Wednesday, August 6, 2014

A Dance to the Music of Time - Book IX - The Military Philosphers



I have not read a lot of books about World War II, either fiction of non-fiction, and didn’t know what to expect heading into the three-part section of Anthony Powell’s A Dance to the Music of Time that dealt with the war years.  The novels up to book VII, which begins Britain’s involvement in the war, while ranging near and far in Nick’s travels into manhood, were mostly in the style of novels of manners, so I was interested to see if we were thrown into the thick of battle or if the style persisted.

Given that Nick and his friends were deep in their thirties when the war began, they were not placed anywhere on the front lines.  In fact, Nick worried about how he could enlist quickly given the handicap of his age.  Nick did manage to enlist, and after working in different posts in England through books VII and VIII came into the lasting position of his military career in Book IX, that of managing the attaches from first Poland and then Norway and Belgium.  These final positions had him stationed in London. 

As a result of these matters, Powell is able to maintain his tone and style even as the war rages on in the form of blitzes and the reports of those who have fallen.  Not only does it suit Powell’s style, but it’s also a fascinating way to recount the war.  Of these last three books, the second one, The Soldier’s Art, was to me the most enjoyable because we spent the most time with characters we had been following before the war broke out.  But this latest book, book IX, The Military Philosophers, was the most interesting from an historical perspective.  So little time can be devoted to the war in our history classes that we really only get the highlights of the big moments in the war.  I had never even given thought to the political relationship between the greater powers and those of the smaller countries on the side of the Allies.  Powell’s focus is always on the movement of time and people, so he does not spend a lot of time uncovering the lives and political nuances of the situation, and while his coverage is sufficient to let us know the general ins and outs of Nick’s life, I found the quick skim over the surface of things made it difficult to really submerge myself in the fiction.  Because we weren’t diving down, I found myself becoming impatient and wanting to rush through the chapters to find an encounter in which we could spend some time.

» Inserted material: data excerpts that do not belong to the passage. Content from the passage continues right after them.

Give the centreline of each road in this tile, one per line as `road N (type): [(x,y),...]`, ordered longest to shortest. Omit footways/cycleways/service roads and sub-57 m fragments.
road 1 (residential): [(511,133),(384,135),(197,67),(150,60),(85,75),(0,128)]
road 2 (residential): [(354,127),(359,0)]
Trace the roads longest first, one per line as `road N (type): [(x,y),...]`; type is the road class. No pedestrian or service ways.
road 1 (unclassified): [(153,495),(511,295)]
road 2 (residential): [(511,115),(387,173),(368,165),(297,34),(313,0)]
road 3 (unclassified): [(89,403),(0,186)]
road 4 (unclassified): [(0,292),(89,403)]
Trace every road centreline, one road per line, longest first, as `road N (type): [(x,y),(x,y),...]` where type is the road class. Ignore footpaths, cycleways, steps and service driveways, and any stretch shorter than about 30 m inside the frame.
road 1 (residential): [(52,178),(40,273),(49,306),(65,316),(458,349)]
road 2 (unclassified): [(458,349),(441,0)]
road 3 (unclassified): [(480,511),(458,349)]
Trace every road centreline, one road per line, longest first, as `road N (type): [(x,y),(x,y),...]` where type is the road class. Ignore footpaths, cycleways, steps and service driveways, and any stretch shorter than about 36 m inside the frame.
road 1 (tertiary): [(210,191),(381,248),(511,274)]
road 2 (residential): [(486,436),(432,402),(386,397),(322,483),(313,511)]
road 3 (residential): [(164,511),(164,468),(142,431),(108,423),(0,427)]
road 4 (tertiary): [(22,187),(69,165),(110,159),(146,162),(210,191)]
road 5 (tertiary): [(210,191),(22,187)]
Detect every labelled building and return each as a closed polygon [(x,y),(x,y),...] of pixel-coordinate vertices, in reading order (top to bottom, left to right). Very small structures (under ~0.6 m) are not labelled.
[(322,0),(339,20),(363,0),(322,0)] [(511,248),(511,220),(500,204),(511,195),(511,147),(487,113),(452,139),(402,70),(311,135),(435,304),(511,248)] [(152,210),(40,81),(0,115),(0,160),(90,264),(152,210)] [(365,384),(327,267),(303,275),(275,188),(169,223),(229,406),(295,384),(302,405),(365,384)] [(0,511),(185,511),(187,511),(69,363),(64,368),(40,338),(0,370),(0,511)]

It can be tempting to rush through what seems like humdrum material in Powell’s books, and I needed constantly to remind myself to slow down for two reasons.  First, the prose is so beautifully constructed that it would be a waste to blow past the sentences in search of a chapter.  Second, Powell is writing something that is much larger than any one book, attempting to capture the very motions and patterns of life as we live it, which means things that are humdrum today can prove to be critical tomorrow.  Powell is not interested in wasting anyone’s time, least of all his own, and I have to believe that what is laid out for us here is important not only at the moment but also down the line.

Powell shows his power as an author most readily in his concluding chapters.  The final chapter of The Military Philosophers is not only the final chapter of this one book, but the final chapter of this trilogy on World War II.  The war’s ending is celebrated and the lives that were once pulled together begin once again to separate, and Powell takes his time beautifully gathering each thread and placing them together, revisiting once forgotten moments as Nick sorts his thoughts out about the last five years of his life.  It was a fantastic ending to three enjoyable, though at times tedious, books.